Lerner's gift was made in honor of Klaus Biesenbach, a MoMA curator and long-time champion of Darger's work. In 2000, the theme of war in Darger's art, including graphic depictions of killings and atrocities, was explored in the exhibition Disasters of War, organized by Biesenbach at MoMA's P.S. 1 Contemporary Art Center in New York. The exhibition juxtaposed Darger's drawings with the famous prints of that title by Francisco de Goya, as well as installations by the contemporary British artists Jake and Dinos Chapman.
That exhibition was a watershed in the art world's recognition of Darger's importance, not only for his work's relationship to contemporary art, but, retrospectively, for the ways it illuminates the achievements of major historical artists such as Goya and Joseph Cornell, whose themes, including innocence and childhood, and also techniques, including the use of photostats to copy printed imagery, closely parallel those of Darger. In 2008 the American Folk Art Museum, New York, mounted the exhibition Dargerism: Contemporary Artists and Henry Darger, which surveyed recent art showing the impact of Darger's oeuvre on artists, including Amy Cutler, Trenton Doyle Hancock, and Robyn O'Neil.
Biesenbach's essay "American Innocence," in the book Henry Darger (Prestel, 2010), which he edited, focuses on Darger's impact on contemporary art, pointing out that Darger "created a body of work that resonates with what we now see as primary themes and concerns of artists in recent decades." Among the many current artists mentioned in that essay are several who specifically cite Darger as a source, such as Grayson Perry and Paul Chan.

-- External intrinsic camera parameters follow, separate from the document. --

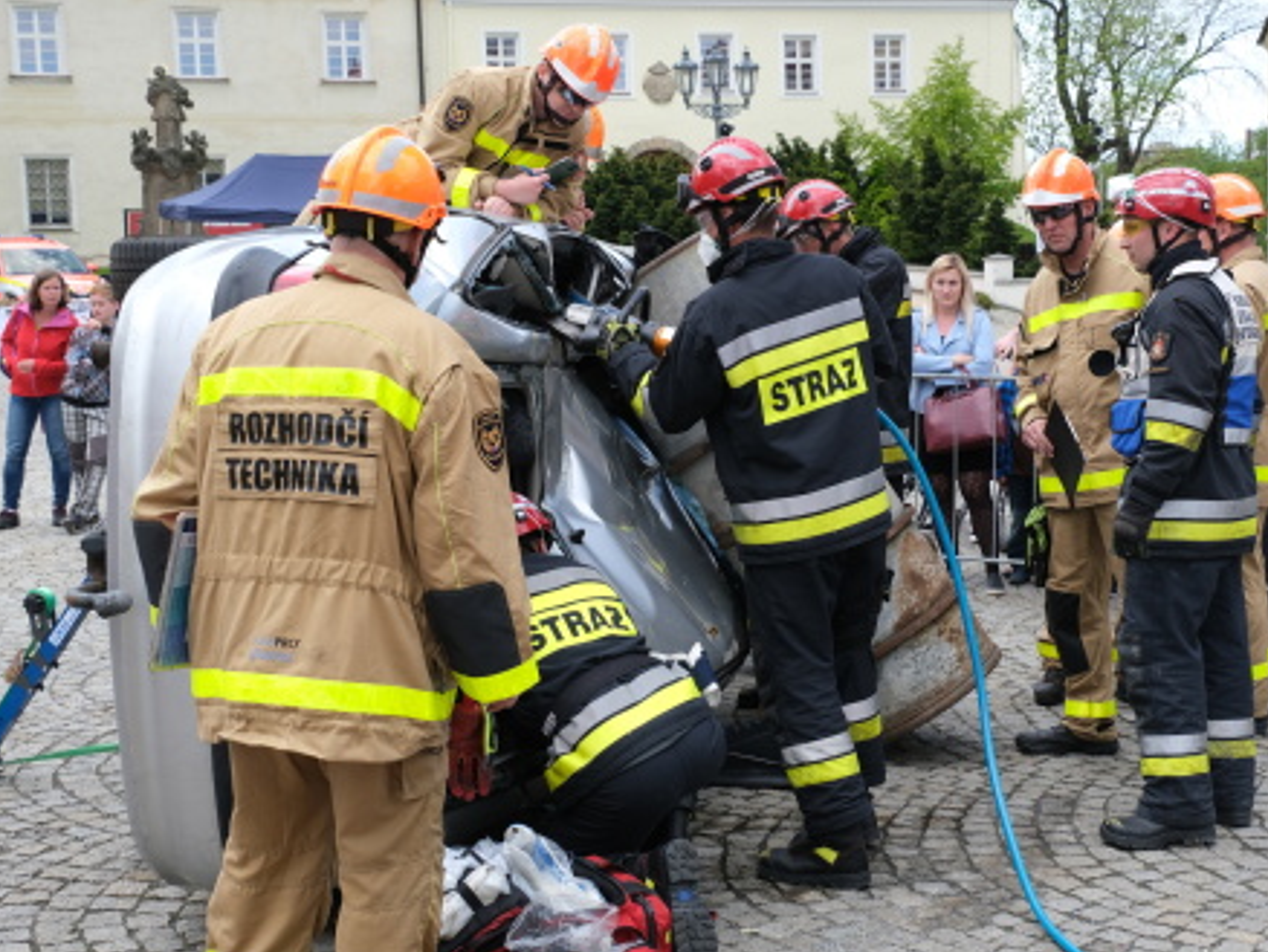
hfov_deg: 33.7
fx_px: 2089
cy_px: 476
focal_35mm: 57
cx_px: 701
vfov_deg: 25.7
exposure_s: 1/210
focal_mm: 34.5
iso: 400
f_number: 9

Henry Darger was a great fan of movies—scenes from silent films starring the great Mary Pickford seem to have been particular favorites—and Darger's own life, as well as his extraordinary artwork, has been the subject of several films, notably Jessica Yu's award-winning 2004 documentary, In the Realms of the Unreal: The Mystery of Henry Darger, and the 2011 Revolutions of the Night: The Enigma of Henry Darger, by British director Mark Stokes.

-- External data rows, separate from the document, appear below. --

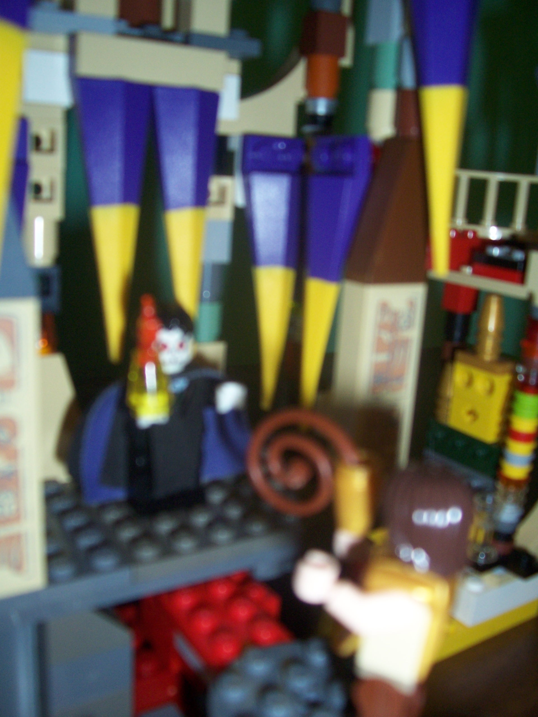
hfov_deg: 41.8
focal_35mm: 34
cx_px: 269
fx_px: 705
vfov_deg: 54.0
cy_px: 358
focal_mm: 5.6
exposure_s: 1/60
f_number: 2.7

The potential of Darger's work for theater and opera was already seen in the 1990s. A play, Jennie Richee, by Mac Wellman, named for the site of a major battle in the great war that Darger chronicles in his writings and art, was presented in 2000 at the Museum of Contemporary Art in Chicago. Mike Walker's radio play, Darger and the Detective, performed by members of Chicago-based Steppenwolf Theatre Company, was aired by BBC Radio 3 in 2009. Current theatrical projects in development include The Strange Case of Henry Darger, written by New York–based producer-director Judith Kampfner.
Darger has been a steady presence throughout popular culture, inspiring fashion designs, by Anna Sui, for example, and a seemingly endless stream of popular music: Darger's heroines provided the name for the all-girl indie/punk band from Brooklyn, The Vivian Girls; "Henry Darger" is sung by Natalie Merchant on her album Motherland; and there are numerous other examples. Darger's art has inspired symphonic music as well. Composer Jefferson Friedman's Sacred Heart: Explosion, premiered in 2014 by the American Youth Symphony, is inspired by one of Darger's best-known paintings.